When it comes to your home, wildfires don't have to be disasters.

Arizona State Forestry Division participates in NFPA's Firewise Communities Program, a program that teaches people how to adapt to live with wildfire. As a homeowner, there are simple things you can do to reduce the risk of your property from wildfire.

The Firewise mission is to promote community-wide responsibility in the use of technology, policy, and practices that minimize the loss of life and property to wildland fire independent of firefighting efforts. For more information on the Firewise Communities Program, go to the Firewise Communities Program website.

Arizona's recognized Firewise Communities: Map    List

How to Get Firewise Community Recognition

Eight Steps to Arizona Firewise Community Recognition:
1. Contact your State or local District Firewise Coordinator to start the process.
2. Schedule a visit with your local District Firewise Coordinator. Read Living with Wildfire booklet for good information on the home ignition zone.
3. Form a Firewise board or committee.
4. Complete the community assessment or evaluation. Use the Assessment Form or equivalent.
5. Write a Firewise Plan. Use the Firewise Plan Template to help you get critical information in the plan.
6. Implement solutions; conduct a Firewise Day.
7. Apply for Firewise recognition through the State or District Firewise Coordinator. Use the Firewise Communites/USA Application form.
8. Renew recognition status by December 31 on an annual basis. Use the Firewise Communiites/USA Renewal form.

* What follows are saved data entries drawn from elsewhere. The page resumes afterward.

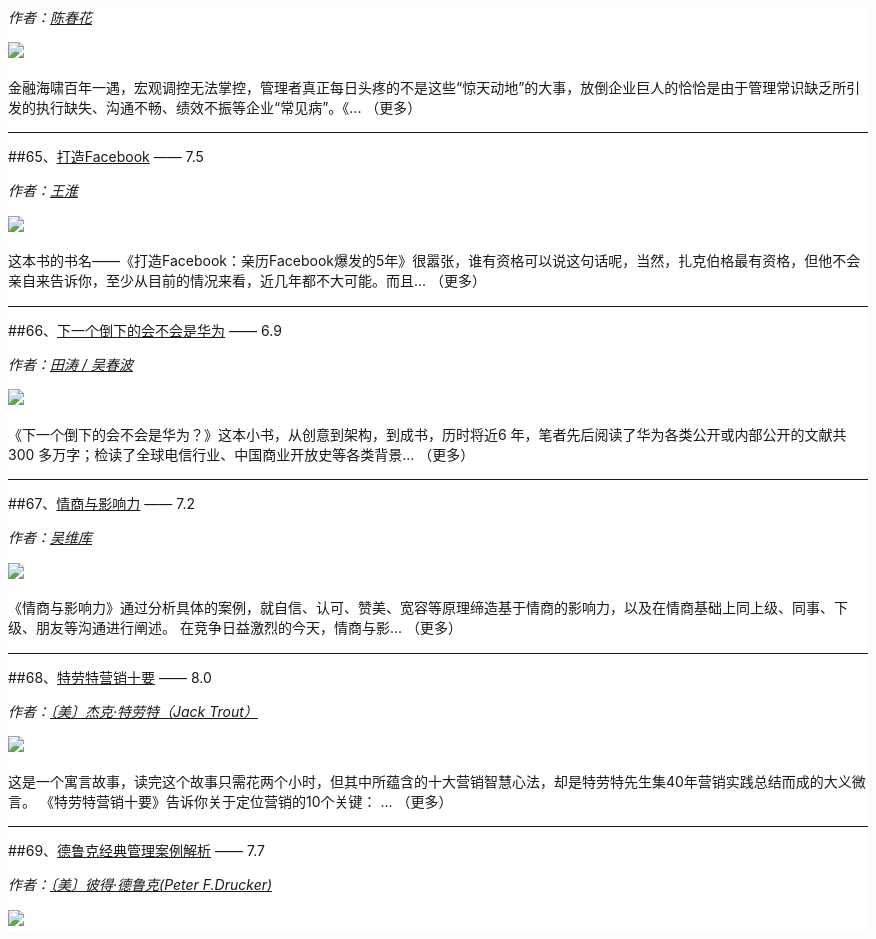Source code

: *作者：[陈春花](https://read.douban.com/search?q=%E9%99%88%E6%98%A5%E8%8A%B1)*

![](https://img3.doubanio.com/view/ark_article_cover/retina/public/1076675.jpg?v=1395394892.0)

金融海啸百年一遇，宏观调控无法掌控，管理者真正每日头疼的不是这些“惊天动地”的大事，放倒企业巨人的恰恰是由于管理常识缺乏所引发的执行缺失、沟通不畅、绩效不振等企业“常见病”。《...
（更多）
***
##65、[打造Facebook](https://read.douban.com/ebook/500486/) —— 7.5

*作者：[王淮](https://read.douban.com/author/63687279/)*

![](https://img3.doubanio.com/view/ark_article_cover/retina/public/500486.jpg?v=1395393506.0)

这本书的书名——《打造Facebook：亲历Facebook爆发的5年》很嚣张，谁有资格可以说这句话呢，当然，扎克伯格最有资格，但他不会亲自来告诉你，至少从目前的情况来看，近几年都不大可能。而且...
（更多）
***
##66、[下一个倒下的会不会是华为](https://read.douban.com/ebook/1181301/) —— 6.9

*作者：[田涛 / 吴春波](https://read.douban.com/search?q=%E7%94%B0%E6%B6%9B%20/%20%E5%90%B4%E6%98%A5%E6%B3%A2)*

![](https://img3.doubanio.com/view/ark_article_cover/retina/public/1181301.jpg?v=1395394716.0)

《下一个倒下的会不会是华为？》这本小书，从创意到架构，到成书，历时将近6 年，笔者先后阅读了华为各类公开或内部公开的文献共300 多万字；检读了全球电信行业、中国商业开放史等各类背景...
（更多）
***
##67、[情商与影响力](https://read.douban.com/ebook/844118/) —— 7.2

*作者：[吴维库](https://read.douban.com/search?q=%E5%90%B4%E7%BB%B4%E5%BA%93)*

![](https://img1.doubanio.com/view/ark_article_cover/retina/public/844118.jpg?v=1396492921.0)

《情商与影响力》通过分析具体的案例，就自信、认可、赞美、宽容等原理缔造基于情商的影响力，以及在情商基础上同上级、同事、下级、朋友等沟通进行阐述。 在竞争日益激烈的今天，情商与影...
（更多）
***
##68、[特劳特营销十要](https://read.douban.com/ebook/1359384/) —— 8.0

*作者：[〔美〕杰克·特劳特（Jack Trout）](https://read.douban.com/search?q=%E3%80%94%E7%BE%8E%E3%80%95%E6%9D%B0%E5%85%8B%C2%B7%E7%89%B9%E5%8A%B3%E7%89%B9%EF%BC%88Jack%20Trout%EF%BC%89)*

![](https://img3.doubanio.com/view/ark_article_cover/retina/public/1359384.jpg?v=1395394453.0)

这是一个寓言故事，读完这个故事只需花两个小时，但其中所蕴含的十大营销智慧心法，却是特劳特先生集40年营销实践总结而成的大义微言。 《特劳特营销十要》告诉你关于定位营销的10个关键：
...
（更多）
***
##69、[德鲁克经典管理案例解析](https://read.douban.com/ebook/1271082/) —— 7.7

*作者：[〔美〕彼得·德鲁克(Peter F.Drucker)](https://read.douban.com/search?q=%E3%80%94%E7%BE%8E%E3%80%95%E5%BD%BC%E5%BE%97%C2%B7%E5%BE%B7%E9%B2%81%E5%85%8B%28Peter%20F.Drucker%29)*

![](https://img3.doubanio.com/view/ark_article_cover/retina/public/1271082.jpg?v=1395394523.0)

How to Become a Firewise Assessor or Advisor

Arizona communities seeking Firewise recognition are required to complete an assessment and Firewise Plan. These activities must be performed under the oversight of qualified individuals, as described below.

Firewise Assessor
The Firewise Assessor works with homeowners, homeowner associations, and the local fire department to complete Community and Home Assessments under the direct supervision of a qualified Firewise Advisor (see below).

The Assessor must complete “Assessing Wildfire Hazards in the Home Ignition Zone”, or equivalent training such as Arizona State Forestry Division’s Firewise Training. Contact the State Firewise Coordinator for more course information.

Firewise Advisor
In addition to the above-listed duties, the Advisor also assists in Firewise Plan development and recommends mitigation actions. The Advisor must have successfully completed the following:

  1. S-130 Firefighter training
  2. S-190 Introduction to Wildland Fire Behavior training
  3. S-215 Fire Operations in the Urban Interface training
  4. S-290 Intermediate Wildland Fire Behavior training
  5. ”Assessing Wildfire Hazards in the Home Ignition Zone” or equivalent training such as Arizona State
    Forestry Division’s Firewise Training
  6. Experience in fire behavior observation in Arizona major fuel types (6 hours in each fuel type).

 Certifications and other documents may be submitted to the State Firewise Coordinator for review.